Elle refusa à nouveau.

Le coup partit, et son amant n’avait plus de tête. Malgré ses larmes, malgré ses cris déchirants, elle redressa la tête.

Et elle refusa de plus belle.

Elle ne pouvait peut-être pas vivre avec lui, mais elle refusait de se conformer aux diktats de la société tekhane, tout ça pour que ses génitrices puissent accéder au Sénat.

Ses mains furent attachées aux accoudoirs de la chaise, et on apporta une scie laser. On lui posa la question encore une fois, alors que la lame s’approchait de la chair de ses poignets.

En larme, presque pétrifiée de terreur, Clarity eut pourtant le courage de refuser à nouveau.

Elle avait vingt-trois ans, et elle n’avait plus de mains. Mais elle n’accepta jamais le marché proposé.

Reléguée dans une cellule, nourrie deux fois par jour, elle résistait encore, et encore. Et, un jour, elle trouva l’opportunité de s’échapper.

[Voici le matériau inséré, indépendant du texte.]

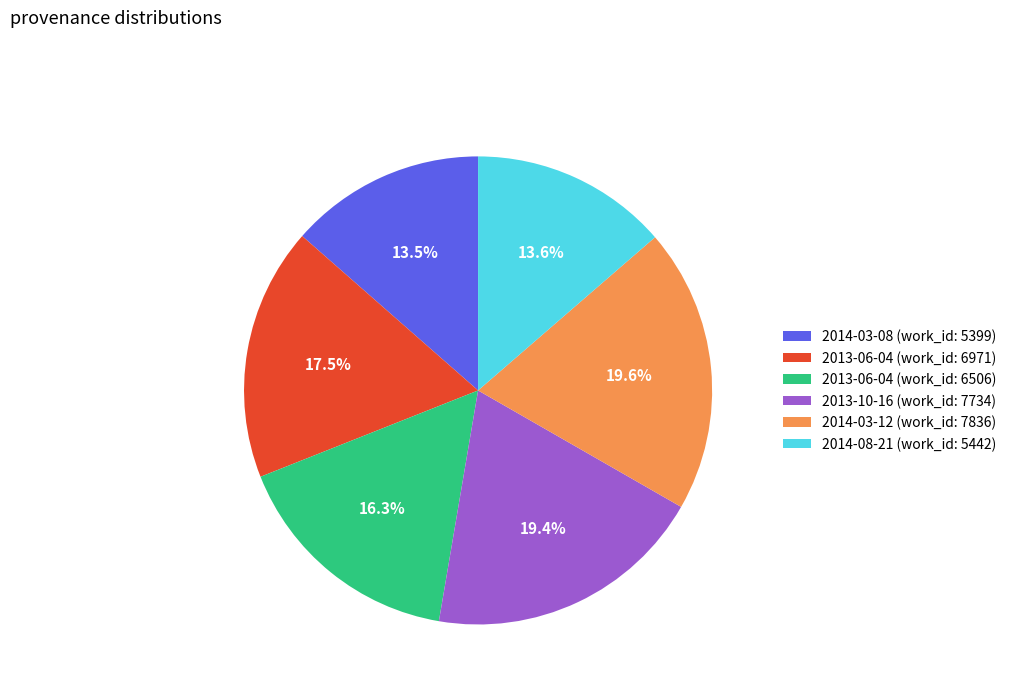

Combined, what portion of the pie is 2014-08-21 (work_id: 5442) and 2013-10-16 (work_id: 7734)?

33.0%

Saisissant sa chance, elle n’hésita pas et prit la poudre d’escampette. Elle déserta le centre-ville et se réfugia dans les bas-fonds. Elle retrouva des contacts, et fit couper sa longue crinière sombre en une coupe garçonne. Elle rencontra un prothésiste qui accepta de lui modeler des mains robotiques contre un morceau de piano quand elle sera à nouveau complète. Elle accepta avec joie.

Le procédé prit quelques mois, mais Clarity finit par retrouver des mains. Il lui fallu encore plusieurs mois pour qu’elle s’y habitue, qu’elle retrouve sa mobilité, et elle fut enfin prête à payer sa dette.

Mais c’est là que le drame reprit. Peu importe l’effort qu’elle fournissait, elle n’arrivait pas à jouer du piano comme elle le faisait avant. Au mieux, elle fournissait des morceaux de qualité moyenne. Une torture pour ses oreilles habituées aux sons fantastiques qu’elle pouvait tirer de l’instrument. Dépitée, elle proposa de bosser pour le prothésiste jusqu’à ce que ça comble sa dette.

Et il refusa. Il argua que la douleur de ne plus pouvoir poursuivre sa passion était un châtiment suffisant, et que sa bonne volonté à payer malgré tout lui suffisait. Il lui proposa plutôt de l’aider à quitter le territoire de Tekhos pour se refaire une vie ailleurs.

Elle accepta.

A partir de ce jour, Clarity vadrouillait sur Terra, évitant soigneusement Tekhos et ses représentantes. Elle s’endurcit, et enterra définitivement la jeune femme qu’elle avait été. Parfois, elle accepta des contrats de mercenariat, quand ça n’allait pas contre ses idéaux et ses principes. Le plus souvent, elle préférait rester en solitaire. On ne la reprit plus à être trop confiante, ou trop optimiste. On ne la revit plus tomber amoureuse bêtement. Cependant, elle ne disait pas non pour satisfaire ses bas-instincts. Mais elle refusait de s’attacher.